Crested Butte was once a mining community, and today much of the historic charm is found downtown. The charming Colorado mountain town also happens to be an extreme skiing hub, with heart-pounding routes, but plenty of more relaxing activities to follow. Nordic skiing, fishing, and hiking can all be enjoyed with fewer people than hotter destinations like Jackson Hole. In the summer, wildflowers carpet valleys, and mountain biking routes open up.
Minnesota houses Voyageurs National Park near International Falls. Being one of the least visited parks as well, vacationers get all the perks more popular destinations offer without the crowds. Gorgeous waters connect to provide vast recreational terrain—swim, fish, or rent a boat to spend endless hours floating and soaking up the sun. Forests, wildlife hot spots, and campsites add further excitement to a family getaway. Oh yeah, the northern lights can sometimes be spotted as well.
Ogden, Utah is home to three drastically different ski resorts just outside of the city’s center. Public transportation runs to some of the skiing hot spots. One of the resorts, Snowbasin, has exciting summer activities like open-air dining as well. Like most ski areas, these convert to accommodate summer fun. Ogden itself is loaded with artisan eateries, cozy hotels, and a super cool historic street with a train station museum at the end.
Orcas Island, Washington is part of the San Juan archipelago and is accessible out of Seattle via seaplane or car ferry. Once out on the island, crowds diminish greatly from what is found among city hot spots, and the full beauty of the Pacific Northwest is revealed, uninterrupted. While the summer is certainly the most popular, Orcas never becomes overwhelmed by people. Come stay in a cozy hotel, spend days hiking, whale watching, and bridge jumping.
Islamorada, Florida is a part of the “Keys” and is higher up, closer to Miami. While Key West can really buzz year-round, Islamorada has largely been able to retain significantly more serenity. Here, it’s about fishing, swimming, and nature largely, while plenty of fresh seafood restaurants is available to visitors. Small resorts with a tranquil ambiance embody the laid-back feel of this undersung Key.
The Black Hills of South Dakota sits on the western side of the state. While Mount Rushmore can be quite the popular place during the summer, so much surrounding forest and mountain terrain offers plenty of other cool spaces to spread out. Caves, zip lines, trails, and more have made this slice of South Dakota an often overlooked wilderness haven. Keystone is a nearby town with cozy lodges and places to eat. Three miles away is Mount Rushmore, which is less crowded during the fall.

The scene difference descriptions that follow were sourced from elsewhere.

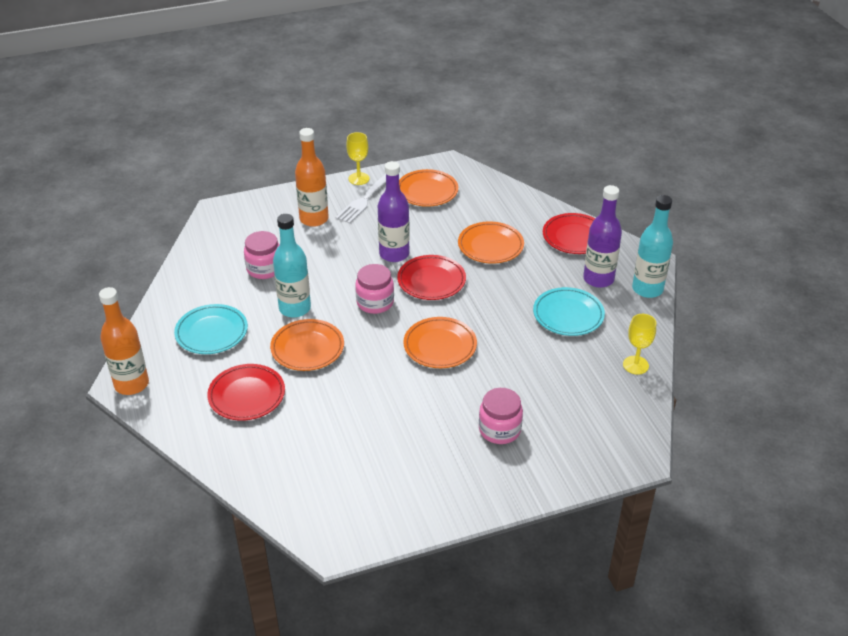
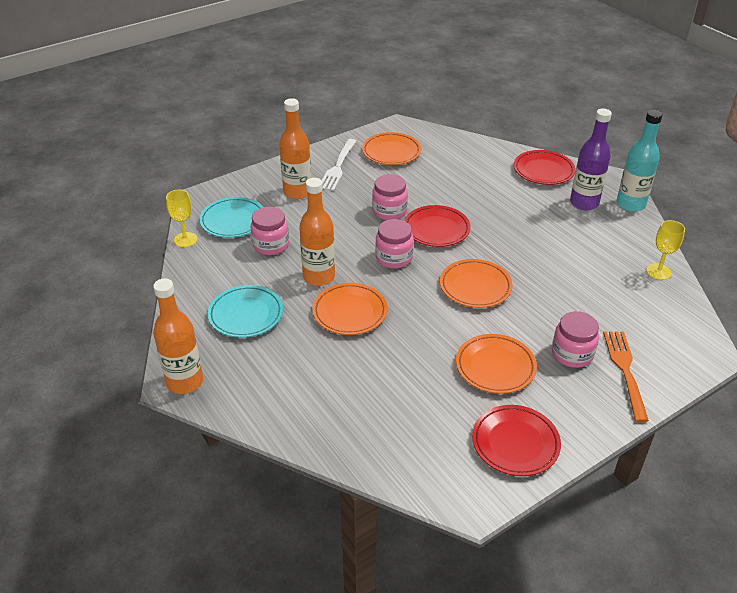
camera: 15 degrees left, 0 degrees up
red plate [207,364,285,421] -> red plate moved to [472,405,561,476]
turquoise bottle [273,214,311,318] -> orange bottle [299,178,335,286]
yellow goblet [346,132,370,185] -> yellow goblet moved to [166,190,197,247]
purple bottle [378,161,410,262] -> pink jar [372,174,408,220]
orange plate [458,222,524,263] -> orange plate moved to [456,334,537,394]
turquoise plate [533,287,605,336] -> turquoise plate moved to [199,197,263,238]
none -> orange fork [603,332,649,422]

Finger Lakes, New York is an expansive region complimented by an accumulation of lakes. Formed by glacial melt, the crystal clear bodies of water support a wealth of activities, come summer or winter. From skiing and ice fishing to kayaking and hiking, it’s an outdoor paradise. However, Finger Lakes has been compared to wine regions such as Napa Valley and is noted to be a phenomenal alternative. This part of New York is thought of as a foodie region, with farmers market goodies and artisan eats to pair with Chardonnay or Cabernet.